Cineast Movie Previews: 'Do I Sound Gay?,' 'Minions,' 'The Gallows'
This week, Cineast offers previews of the new films Do I Sound Gay, Minions and The Gallows.
Do I Sound Gay?
In Do I Sound Gay?, David Thorpe, who is gay, explores the somewhat touchy issue of men who have “the Gay Voice.” How does it happen, why does it happen, is it a good thing, a bad thing, or somewhere in between? Gay men with straight-sounding voices make appearances, as do many famous men, straight and gay, with gay-sounding voices—David Sedaris, Don Savage, Tim Gunn, George Takei.
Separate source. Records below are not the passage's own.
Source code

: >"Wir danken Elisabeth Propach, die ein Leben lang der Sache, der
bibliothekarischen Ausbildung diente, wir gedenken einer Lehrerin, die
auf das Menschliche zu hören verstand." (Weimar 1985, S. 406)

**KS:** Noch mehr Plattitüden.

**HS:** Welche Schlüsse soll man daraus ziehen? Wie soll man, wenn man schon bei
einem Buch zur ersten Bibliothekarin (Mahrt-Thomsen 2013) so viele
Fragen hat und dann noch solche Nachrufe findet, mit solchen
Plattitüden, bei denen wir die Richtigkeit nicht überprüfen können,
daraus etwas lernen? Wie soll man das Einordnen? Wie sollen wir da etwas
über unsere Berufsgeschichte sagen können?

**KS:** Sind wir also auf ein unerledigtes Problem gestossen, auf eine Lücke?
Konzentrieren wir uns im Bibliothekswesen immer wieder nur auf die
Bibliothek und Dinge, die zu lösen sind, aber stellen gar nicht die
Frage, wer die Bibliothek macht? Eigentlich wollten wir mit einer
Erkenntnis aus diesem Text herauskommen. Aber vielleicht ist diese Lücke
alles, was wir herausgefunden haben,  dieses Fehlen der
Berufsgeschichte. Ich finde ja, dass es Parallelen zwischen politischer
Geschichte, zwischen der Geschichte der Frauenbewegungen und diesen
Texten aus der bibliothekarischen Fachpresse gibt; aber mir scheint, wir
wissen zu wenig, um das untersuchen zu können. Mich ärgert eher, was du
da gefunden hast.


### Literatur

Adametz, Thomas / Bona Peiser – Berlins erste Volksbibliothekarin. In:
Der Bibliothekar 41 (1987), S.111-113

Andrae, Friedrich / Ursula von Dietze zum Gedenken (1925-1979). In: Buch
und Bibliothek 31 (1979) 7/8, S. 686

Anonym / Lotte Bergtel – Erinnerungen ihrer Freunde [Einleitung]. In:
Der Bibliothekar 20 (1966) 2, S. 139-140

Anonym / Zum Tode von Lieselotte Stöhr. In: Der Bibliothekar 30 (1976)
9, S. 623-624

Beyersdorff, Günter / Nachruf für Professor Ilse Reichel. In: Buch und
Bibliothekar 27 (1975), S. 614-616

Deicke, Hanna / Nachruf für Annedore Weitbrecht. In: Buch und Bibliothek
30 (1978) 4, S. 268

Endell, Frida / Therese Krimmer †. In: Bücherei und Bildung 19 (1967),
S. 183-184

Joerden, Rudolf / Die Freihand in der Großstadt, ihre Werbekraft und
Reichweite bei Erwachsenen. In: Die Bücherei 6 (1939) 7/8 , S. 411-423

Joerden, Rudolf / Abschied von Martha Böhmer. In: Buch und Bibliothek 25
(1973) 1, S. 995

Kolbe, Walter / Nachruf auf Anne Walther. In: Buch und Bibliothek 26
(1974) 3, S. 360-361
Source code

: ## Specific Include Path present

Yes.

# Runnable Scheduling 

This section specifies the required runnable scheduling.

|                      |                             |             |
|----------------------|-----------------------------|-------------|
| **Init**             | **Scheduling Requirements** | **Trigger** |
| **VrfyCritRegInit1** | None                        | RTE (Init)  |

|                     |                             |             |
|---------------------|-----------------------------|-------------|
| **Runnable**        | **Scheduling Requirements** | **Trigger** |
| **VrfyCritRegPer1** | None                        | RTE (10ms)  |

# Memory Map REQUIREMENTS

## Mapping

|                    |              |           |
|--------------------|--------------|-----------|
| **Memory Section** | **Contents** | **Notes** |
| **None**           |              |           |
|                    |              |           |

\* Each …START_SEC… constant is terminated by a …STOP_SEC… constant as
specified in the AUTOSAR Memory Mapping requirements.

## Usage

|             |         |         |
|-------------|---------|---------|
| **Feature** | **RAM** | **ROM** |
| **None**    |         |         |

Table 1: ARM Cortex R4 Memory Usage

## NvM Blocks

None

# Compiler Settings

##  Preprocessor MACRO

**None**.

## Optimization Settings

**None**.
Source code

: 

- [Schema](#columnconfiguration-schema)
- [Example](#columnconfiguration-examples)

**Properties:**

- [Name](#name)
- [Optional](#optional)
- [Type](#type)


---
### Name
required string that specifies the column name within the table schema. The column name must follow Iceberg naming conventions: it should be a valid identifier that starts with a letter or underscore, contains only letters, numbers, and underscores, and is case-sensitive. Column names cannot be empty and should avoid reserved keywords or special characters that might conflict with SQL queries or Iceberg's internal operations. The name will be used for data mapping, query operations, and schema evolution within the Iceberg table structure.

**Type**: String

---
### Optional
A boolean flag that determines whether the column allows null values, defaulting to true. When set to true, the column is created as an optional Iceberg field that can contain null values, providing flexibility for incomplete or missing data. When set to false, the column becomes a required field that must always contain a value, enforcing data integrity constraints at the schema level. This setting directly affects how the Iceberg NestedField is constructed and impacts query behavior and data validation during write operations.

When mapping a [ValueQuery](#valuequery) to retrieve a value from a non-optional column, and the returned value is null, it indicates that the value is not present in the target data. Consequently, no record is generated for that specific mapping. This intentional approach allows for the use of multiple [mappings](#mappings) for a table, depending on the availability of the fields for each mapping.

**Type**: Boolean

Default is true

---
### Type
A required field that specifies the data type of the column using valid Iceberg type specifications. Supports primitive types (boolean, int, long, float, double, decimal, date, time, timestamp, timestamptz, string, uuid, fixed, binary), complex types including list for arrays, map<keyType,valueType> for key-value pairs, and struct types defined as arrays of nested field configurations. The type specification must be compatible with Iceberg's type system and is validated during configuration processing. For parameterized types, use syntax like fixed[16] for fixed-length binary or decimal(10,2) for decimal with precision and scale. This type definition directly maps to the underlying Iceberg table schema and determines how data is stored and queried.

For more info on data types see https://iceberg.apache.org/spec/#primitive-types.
In the film, Thorpe admits to being of two minds about the way he speaks. He doesn’t feel ashamed about it, and he accepts his voice as a part of who he is—but he does worry about how others react when he talks. Sounding gay may be a liability for some time to come. Thus, part of the documentary goes into Thorpe’s efforts, with the help of speech pathologists, to change his ingrained speech patterns—with limited success. Ultimately, this is a light-hearted overview of a possibly tense topic.
Minions
Animated for the kiddies, perfect for when the beach gets rained out—but parents will get a kick out of Minions too. If you’ve seen the Despicable Me films you’ll recognize the little yellow, capsule-shaped guys who take center stage—in the previous films they were, well, the minions. Every evil megalomaniac needs minions, but where do the minions go after their evil overlords get vanquished? According to Minions, in the absence of commands from some evil mastermind, the barely-lingual, fart-obsessed minions wander aimlessly, waiting for a new villain to take them on. It’s a cute idea that helps explain the ready availability of easily led minions to carry out the preposterous aims of cinematic baddies.
The Gallows
It wouldn’t really be summer without a shock-fest for the older kiddies. Enter The Gallows. It’s all herky-jerky, badly lighted cell phone footage—the conceit is that you’re watching footage reconstructed by police after the fact. Sloppy camera work has been de rigueur for horror films for a long time now, but it has a tendency to make some people woozy, even if the gore doesn’t. In The Gallows, the plotline goes that 20 years ago, a high school production of a play—also called The Gallows—suffered from a prop malfunction that caused the death of a student. Now, 20 years later, they’ve decided to do the same play again as a kind of tribute. Needless to say, this isn’t a good idea. What happens next is a lot more than a prop malfunction. Not for the squeamish.